Time of Flight Secondary Ion Mass Spectrometry (ToF-SIMS) is a highly sensitive analytical technique that describes the chemical composition and distribution of a sample surface. It uses a range of incident ion sources to impact on solid surfaces and generate secondary ions that can be analysed by a time of flight (or OrbitrapTM) mass spectrometer to determine the surface chemistry of that surface or layer.

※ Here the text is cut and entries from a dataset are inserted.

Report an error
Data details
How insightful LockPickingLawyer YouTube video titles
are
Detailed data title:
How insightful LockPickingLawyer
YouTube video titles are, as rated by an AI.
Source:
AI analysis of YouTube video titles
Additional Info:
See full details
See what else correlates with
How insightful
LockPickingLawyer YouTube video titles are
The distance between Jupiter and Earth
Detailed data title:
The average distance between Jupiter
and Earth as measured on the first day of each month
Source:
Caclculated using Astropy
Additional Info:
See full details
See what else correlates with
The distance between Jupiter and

Right: The new and unique 3D OrbiSIMS at the University of Nottingham
Image Courtesy of Vladimir Korolkov
ToF-SIMS uses a pulsed primary ion beam (Bin+, Cs+, Ar+, etc.) to impact on a sample surface and induce a fragmentation cascade. The result is the desorption of neutrals, secondary ions (+/-) and electrons from the first few monolayers of the sample. The secondary ions can then be accelerated into a "flight tube" and their mass is determined by measuring the exact time at which they reach the detector (i.e. time-of-flight). A single secondary ion mass spectrum can be used to describe the constituents of one point on a surface. Alternatively if the incident beam is rastered across several points within a given surface area, it is possible to build a chemical image map of that surface. Using incident ions such as Cs+, Arn+ C60+ in a dual beam approach it is also possible to sputter through the top layers of the inorganic or organic surfaces respectively while monitoring the incidence profile of elemental or molecular species (i.e. depth profiling).